The following example shows how to use the "beforeRequest" hook to to add a custom header and a timeout to requests and how to use the "requestError" hook to log errors:

import { LambdaDBClient } from "@functional-systems/lambdadb";
import { HTTPClient } from "@functional-systems/lambdadb/lib/http";

const httpClient = new HTTPClient({
  // fetcher takes a function that has the same signature as native `fetch`.
  fetcher: (request) => {
    return fetch(request);
  }
});

httpClient.addHook("beforeRequest", (request) => {
  const nextRequest = new Request(request, {
    signal: request.signal || AbortSignal.timeout(5000)
  });

  nextRequest.headers.set("x-custom-header", "custom value");

  return nextRequest;
});

httpClient.addHook("requestError", (error, request) => {
  console.group("Request Error");
  console.log("Reason:", `${error}`);
  console.log("Endpoint:", `${request.method} ${request.url}`);
  console.groupEnd();
});

const client = new LambdaDBClient({ httpClient, projectApiKey: "<YOUR_PROJECT_API_KEY>" });

Debugging

You can setup your SDK to emit debug logs for SDK requests and responses.

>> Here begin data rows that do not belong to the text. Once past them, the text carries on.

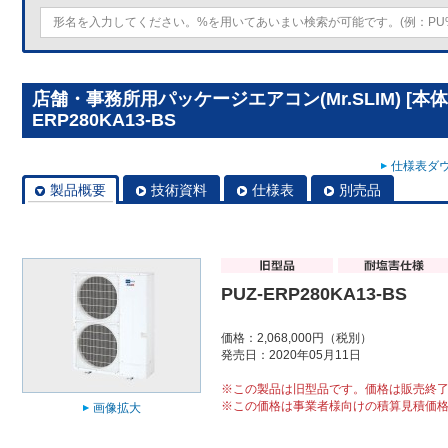
店舗・事務所用パッケージエアコン(Mr.SLIM) [本体
ERP280KA13-BS
仕様表ダウ
製品概要
技術資料
仕様表
別売品
PUZ-ERP280KA13-BS
価格：2,068,000円（税別）
発売日：2020年05月11日
※この製品は旧型品です。価格は販売終
※この価格は事業者様向けの積算見積価
画像拡大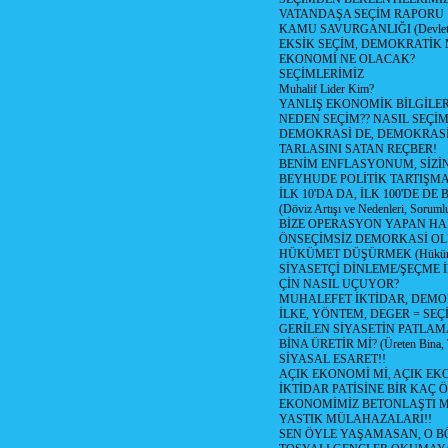
VATANDAŞA SEÇİM RAPORU
KAMU SAVURGANLIĞI (Devlet n
EKSİK SEÇİM, DEMOKRATİK 
EKONOMİ NE OLACAK?
SEÇİMLERİMİZ
Muhalif Lider Kim?
YANLIŞ EKONOMİK BİLGİLE
NEDEN SEÇİM?? NASIL SEÇİM
DEMOKRASİ DE, DEMOKRASİ
TARLASINI SATAN REÇBER!
BENİM ENFLASYONUM, SİZ
BEYHUDE POLİTİK TARTIŞMA
İLK 10'DA DA, İLK 100'DE D
(Döviz Artışı ve Nedenleri, Sorumlu
BİZE OPERASYON YAPAN HA
ÖNSEÇİMSİZ DEMORKASİ OL
HÜKÜMET DÜŞÜRMEK (Hükümet
SİYASETÇİ DİNLEME/ŞEÇME 
ÇİN NASIL UÇUYOR?
MUHALEFET İKTİDAR, DEMO
İLKE, YÖNTEM, DEGER = SEÇ
GERİLEN SİYASETİN PATLAM
BİNA ÜRETİR Mİ? (Üreten Bina, 
SİYASAL ESARET!!
AÇIK EKONOMİ Mİ, AÇIK EK
İKTİDAR PATİSİNE BİR KAÇ Ö
EKONOMİMİZ BETONLAŞTI M
YASTIK MÜLAHAZALARI!!
SEN ÖYLE YAŞAMASAN, O B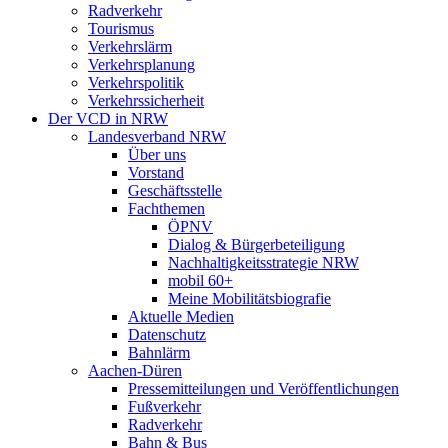
Radverkehr
Tourismus
Verkehrslärm
Verkehrsplanung
Verkehrspolitik
Verkehrssicherheit
Der VCD in NRW
Landesverband NRW
Über uns
Vorstand
Geschäftsstelle
Fachthemen
ÖPNV
Dialog & Bürgerbeteiligung
Nachhaltigkeitsstrategie NRW
mobil 60+
Meine Mobilitätsbiografie
Aktuelle Medien
Datenschutz
Bahnlärm
Aachen-Düren
Pressemitteilungen und Veröffentlichungen
Fußverkehr
Radverkehr
Bahn & Bus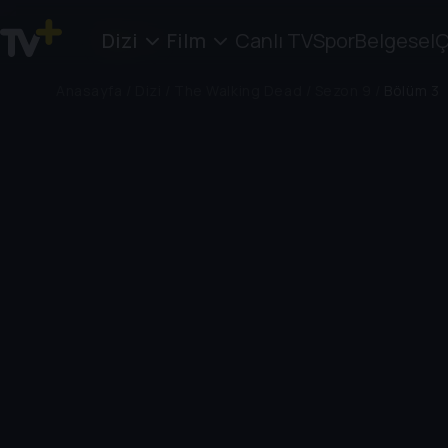
Dizi
Film
Canlı TV
Spor
Belgesel
Ç
Anasayfa
/
Dizi
/
The Walking Dead
/
Sezon 9
/
Bölüm 3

You can pass a logger that matches console's interface as an SDK option.

[!WARNING] Beware that debug logging will reveal secrets, like API tokens in headers, in log messages printed to a console or files. It's recommended to use this feature only during local development and not in production.

import { LambdaDBClient } from "@functional-systems/lambdadb";

const client = new LambdaDBClient({ debugLogger: console, projectApiKey: "<YOUR_PROJECT_API_KEY>" });

You can also enable a default debug logger by setting an environment variable LAMBDADB_DEBUG to true.

Development

Maturity

This SDK is in beta, and there may be breaking changes between versions without a major version update. Therefore, we recommend pinning usage to a specific package version unless you are intentionally looking for the latest version.

Contributions

We welcome contributions. The recommended API is implemented in src/client.ts (LambdaDBClient, collection-scoped). The rest of src/ (funcs, models, lib) is maintained manually; see docs/OPENAPI_UPDATE.md for how API changes are applied. Feel free to open a PR or an issue.